Students selected for the fresh.fund investment committee will undergo a two-month investor crash course designed to equip them with the basic tools they need to identify investment opportunities and evaluate early-stage companies. Student investors will spend roughly 10 hours a week running fresh.fund. They will participate in identifying projects, market research, due diligence, and choosing the companies in which fresh.fund will invest.

But why pick students who are basically amateur investors to invest in other students? It is apparently a question Djemal is asked a lot.

“Students are connected to innovation on a grassroots level; they’re surrounded by smart ambitious peers, professors, and potential co-founders; and they’re early adopters by nature,” he said. “They are willing to take that leap that others may not dare take, and that is conducive to the emergence of new and interesting ventures. They come with a different frame of mind.”

Fresh.fund's co-founder Zaki Djemal pitching the venture (Courtesy: Karen Rosenberg)
Fresh.fund’s co-founder Zaki Djemal pitching the venture (Courtesy: Karen Rosenberg)

Students on the committee will be supported by a team of mentors including some of Jerusalem’s investors, angels and VCs, and the city’s tech ecosystem, said Djemal. These mentors will also participate in committee meetings in an advisory capacity, said Djemal. The student investors will receive no equity in fresh.fund portfolio companies. At this point, the fund is only accepting students enrolled in academic institutions based in Jerusalem.

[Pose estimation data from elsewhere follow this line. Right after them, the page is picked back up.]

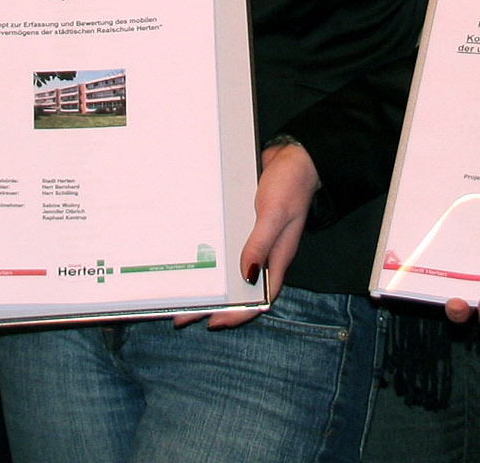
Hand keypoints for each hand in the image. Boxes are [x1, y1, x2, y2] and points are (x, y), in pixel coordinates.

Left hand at [194, 141, 318, 329]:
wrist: (294, 156)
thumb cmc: (292, 185)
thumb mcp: (275, 214)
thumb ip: (261, 243)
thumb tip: (247, 275)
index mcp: (277, 258)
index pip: (259, 298)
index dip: (238, 314)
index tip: (214, 322)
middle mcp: (265, 255)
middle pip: (240, 288)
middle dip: (215, 304)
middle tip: (185, 315)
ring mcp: (255, 241)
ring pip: (231, 270)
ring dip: (211, 283)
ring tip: (185, 294)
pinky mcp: (245, 227)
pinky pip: (228, 248)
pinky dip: (213, 257)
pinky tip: (195, 259)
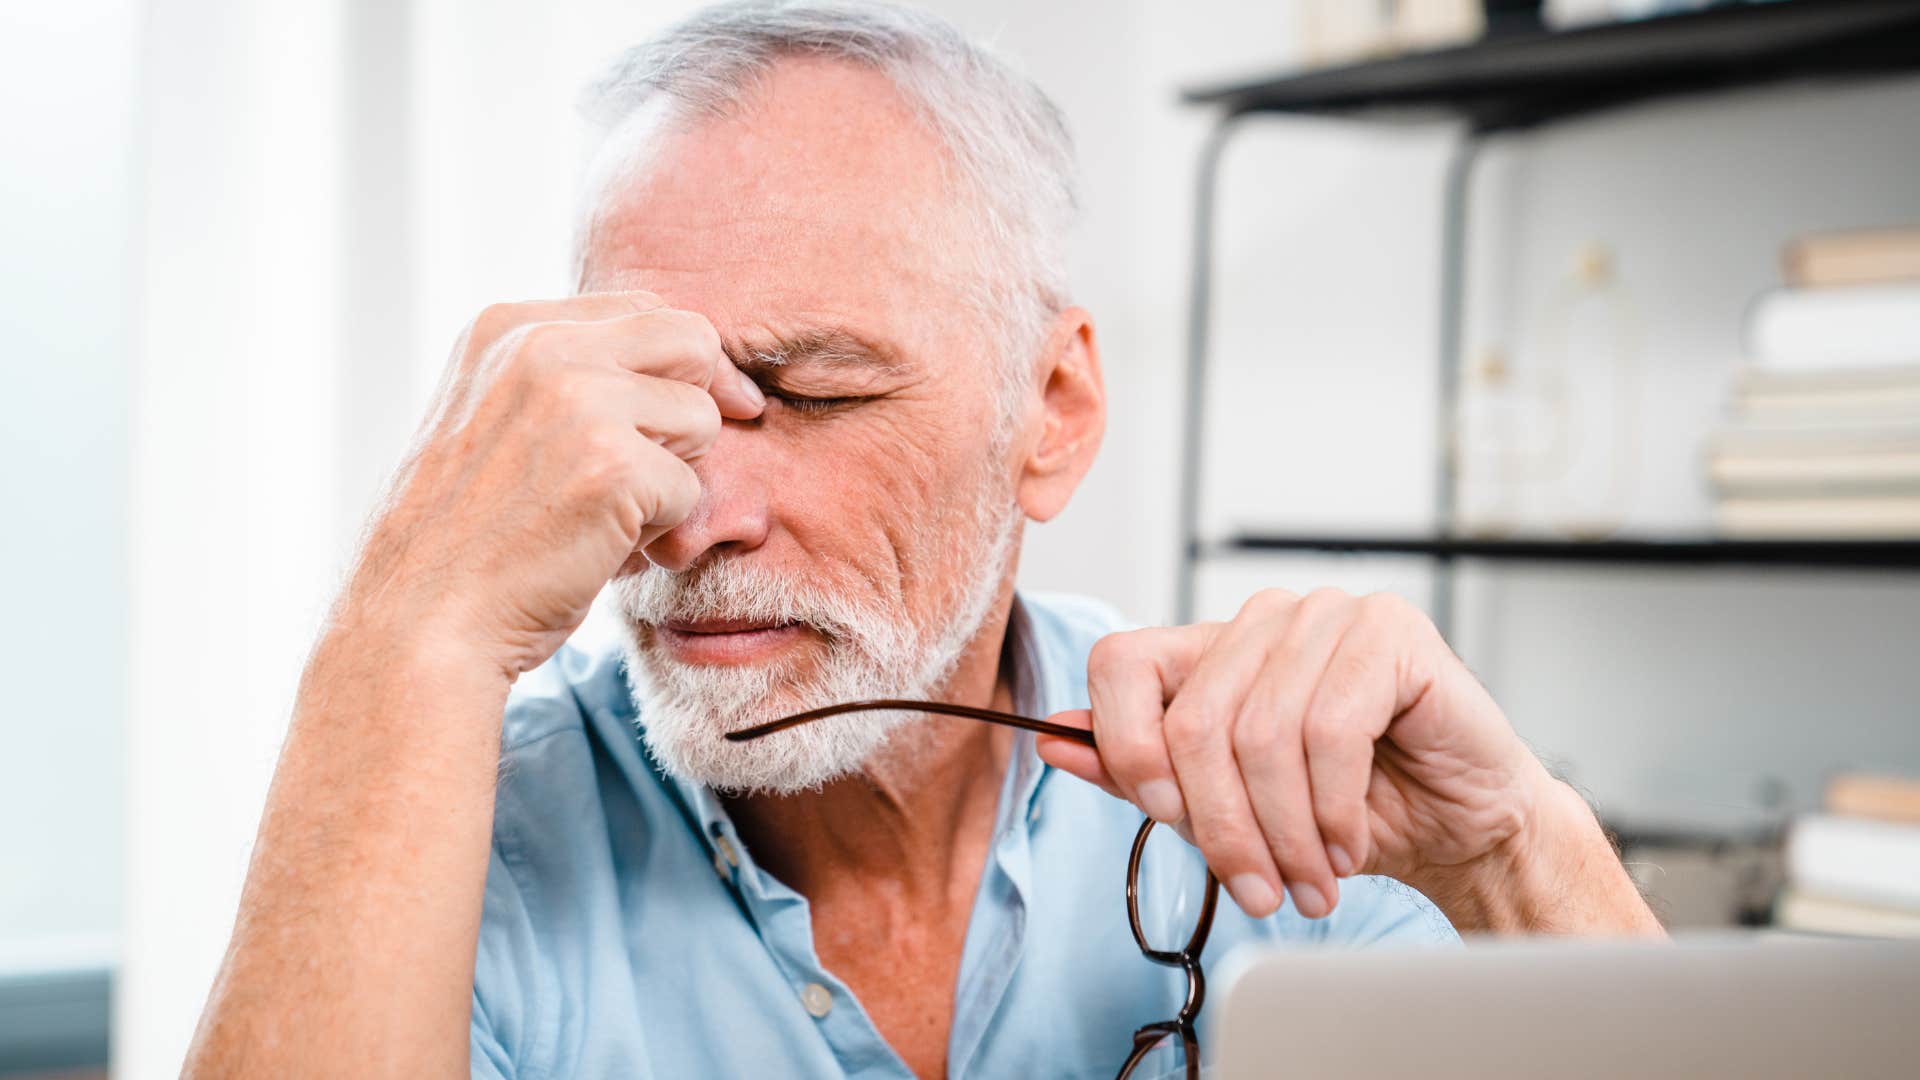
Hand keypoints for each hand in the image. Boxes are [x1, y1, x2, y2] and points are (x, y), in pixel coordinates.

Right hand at [337, 291, 764, 676]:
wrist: (419, 622)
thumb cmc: (463, 539)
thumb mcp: (492, 420)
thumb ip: (562, 380)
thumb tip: (682, 367)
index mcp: (508, 326)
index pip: (643, 309)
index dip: (682, 363)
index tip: (704, 401)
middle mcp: (543, 346)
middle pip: (691, 340)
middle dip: (702, 403)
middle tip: (675, 466)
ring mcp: (580, 401)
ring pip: (702, 416)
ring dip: (674, 476)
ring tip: (609, 518)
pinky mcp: (616, 465)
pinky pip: (692, 489)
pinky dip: (661, 532)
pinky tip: (602, 550)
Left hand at [1036, 588, 1557, 920]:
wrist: (1460, 826)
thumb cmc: (1349, 811)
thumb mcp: (1228, 806)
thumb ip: (1142, 773)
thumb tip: (1056, 741)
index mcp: (1209, 650)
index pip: (1119, 665)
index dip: (1127, 749)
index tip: (1168, 821)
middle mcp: (1260, 621)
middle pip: (1191, 721)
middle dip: (1222, 828)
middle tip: (1257, 889)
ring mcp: (1325, 615)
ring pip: (1260, 734)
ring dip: (1282, 832)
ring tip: (1308, 880)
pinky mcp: (1388, 631)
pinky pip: (1330, 729)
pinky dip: (1332, 808)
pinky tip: (1347, 843)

The investment committee was carefully selected, composed of seven women and nine men students from across Jerusalem’s academic institutions chosen out of a pool of 83 applicants.They include undergrad, grad, and PhD students from a variety of backgrounds and schools: Hebrew University, the Jerusalem College of Technology, and the Bezalel Academy of Arts and Design and Hadassah College. Their areas of study are in computer science, economics, accounting, finance, engineering, ​law, marketing, biology, philosophy, and ​industrial design.

Kicking off the project on December 29

Djemal is joined by​ co-founder Hiday Goldsmit, and​ Siftech, a nonprofit organization that was ​founded five years ago by students from the Hebrew University Students Union as the​ ​first startup accelerator in Jerusalem. Siftech will help nurture the companies that are selected by the fresh.fund student ​investment committee, Djemal said, and has appointed Nitzan Adler as the fresh.fund project manager. ​Siftech is​ supported​​ by the Jerusalem Development Authority, the Ministry of Jerusalem and Heritage, and the PRATT foundation among others.

“We will be kicking off the project next week,” Djemal said. ​”We want to see​ how the model works​ ​before bringing in other investors.”

The fund hopes to raise additional capital by the end of 2017 and to support an expansion plan beyond Jerusalem to the entire country.

​”Obviously, our goal is to see returns, but because early-stage venture investing is a long-run play, the ability​ of our portfolio​ ​companies to raise follow-on funding will ​offer ​some testament to our success,” he said.

Another measurable goal “is to see a diverse group of students stay involved in the startup ecosystem either as investors or as startup founders or employees,” he said.